The purpose is not to simply to get as many digits of pi as possibe for any calculation purpose. It's also intended to discover if pi is truly irrational, i.e. is not the ratio of any two integers. Also, I believe to prove pi is also a transcendental number, from Wkipedia:
"In mathematics, a transcendental number is a real or complex number that is not algebraic – that is, not the root of a non-zero polynomial of finite degree with rational coefficients. The best-known transcendental numbers are and e"
I think "known" in that statement is truly "assumed" at least case of pi and the purpose of calculating it to more and more digits is to discover if the assumption is correct: i.e. proof.
Performing such poofs for pi on paper is really slow in comparison to the reported experiment.
One use of an irrational number today is that any block of digits or sequence generated by exression (e.g. digitsm 3rd, 9th, 81st...) within it and of suitable length makes a useful cryptographic key since no other block of the same length contains the same digits in the same order. It's alredy been posted that a block of a few digits repeats three times, that's not sufficient to make it irrational and ony requires one extra digit to be a pattern that doen't repeat. So you can't just test if chunks of pi as keys will de-crypt data because your likelihood of guessing the key takes up to the same time as the reported experiment for any sequence and infinitely longer for a sequence of digit positions created by expression. As understand it.

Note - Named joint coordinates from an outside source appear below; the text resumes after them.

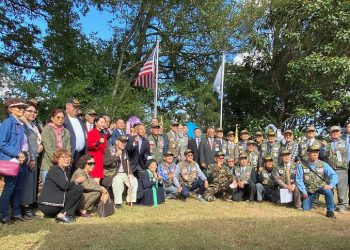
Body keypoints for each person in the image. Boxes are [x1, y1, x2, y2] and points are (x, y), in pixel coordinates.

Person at [0, 98, 28, 224]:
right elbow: (2, 143)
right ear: (10, 109)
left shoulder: (20, 124)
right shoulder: (7, 122)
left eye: (23, 107)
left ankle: (16, 213)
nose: (22, 109)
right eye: (19, 107)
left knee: (18, 188)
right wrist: (17, 154)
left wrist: (22, 156)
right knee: (9, 188)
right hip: (10, 161)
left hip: (20, 160)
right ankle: (4, 215)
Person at [38, 149, 84, 223]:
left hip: (53, 204)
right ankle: (64, 215)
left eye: (68, 157)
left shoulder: (64, 170)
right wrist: (76, 181)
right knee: (78, 188)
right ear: (57, 159)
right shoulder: (55, 169)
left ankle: (63, 213)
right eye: (64, 157)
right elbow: (65, 186)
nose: (67, 159)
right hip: (48, 205)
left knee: (77, 188)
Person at [296, 145, 338, 218]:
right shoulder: (301, 165)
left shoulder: (323, 164)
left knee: (328, 191)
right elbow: (299, 179)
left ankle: (330, 211)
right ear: (308, 153)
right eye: (312, 152)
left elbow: (334, 175)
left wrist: (331, 185)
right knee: (306, 208)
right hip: (309, 189)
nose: (315, 154)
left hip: (320, 186)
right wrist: (304, 192)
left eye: (316, 152)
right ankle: (312, 200)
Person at [20, 100, 43, 218]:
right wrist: (31, 158)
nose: (33, 113)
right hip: (28, 158)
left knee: (32, 183)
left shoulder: (33, 124)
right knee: (26, 185)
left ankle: (29, 206)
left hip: (35, 156)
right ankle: (26, 210)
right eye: (30, 111)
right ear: (23, 111)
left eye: (35, 111)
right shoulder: (22, 124)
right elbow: (24, 143)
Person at [320, 126, 349, 213]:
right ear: (330, 134)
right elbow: (322, 156)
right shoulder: (327, 144)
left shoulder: (345, 143)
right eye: (333, 132)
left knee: (341, 188)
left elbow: (349, 155)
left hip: (342, 169)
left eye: (336, 131)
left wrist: (345, 165)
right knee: (329, 188)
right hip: (330, 170)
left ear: (340, 133)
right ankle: (330, 204)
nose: (335, 133)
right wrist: (323, 147)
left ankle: (341, 206)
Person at [104, 135, 138, 208]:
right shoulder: (109, 150)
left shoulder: (124, 152)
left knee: (134, 180)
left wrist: (130, 174)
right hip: (113, 174)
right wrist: (116, 155)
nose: (124, 144)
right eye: (122, 142)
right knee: (118, 180)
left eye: (125, 142)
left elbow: (128, 165)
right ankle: (118, 203)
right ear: (116, 142)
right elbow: (105, 162)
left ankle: (130, 200)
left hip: (124, 173)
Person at [41, 108, 71, 184]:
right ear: (52, 118)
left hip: (63, 164)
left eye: (62, 118)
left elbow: (68, 146)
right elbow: (48, 148)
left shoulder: (66, 131)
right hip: (49, 163)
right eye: (58, 117)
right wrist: (58, 161)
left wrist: (66, 158)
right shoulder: (46, 129)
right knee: (47, 187)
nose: (60, 119)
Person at [63, 97, 86, 172]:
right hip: (69, 154)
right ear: (67, 106)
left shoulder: (80, 120)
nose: (76, 109)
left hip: (80, 155)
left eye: (77, 107)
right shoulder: (62, 119)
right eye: (74, 106)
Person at [87, 116, 107, 183]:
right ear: (96, 123)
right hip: (94, 160)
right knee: (95, 181)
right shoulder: (91, 132)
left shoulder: (104, 134)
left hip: (101, 160)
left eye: (104, 122)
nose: (103, 124)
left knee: (98, 180)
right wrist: (98, 142)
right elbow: (89, 146)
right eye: (101, 122)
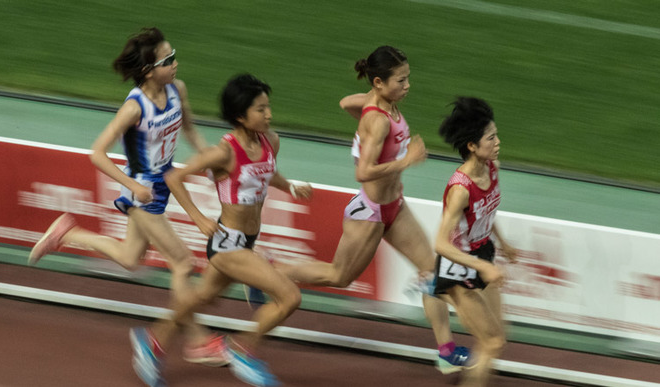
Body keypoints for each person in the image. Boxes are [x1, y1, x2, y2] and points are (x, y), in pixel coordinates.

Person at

Take a simple example, you want an 8 digit cryptographic key. Generate the sha256 checksum of two word you can remember (already the sha256 numbers will probably never be guessed). First sum the digits in the first sha256 and use it as a "base". Now take the square of each (or evey other) digit in the other sha256 as a "position" and use the digit of pi at at the base plus that position in pi 8 times to get your final key. Using pi to a few hundred digits you will get a key that no-one could hope to guess in any useful time other than by pure luck. But if pi is not irrational, multiple guesses would return the key by pure luck.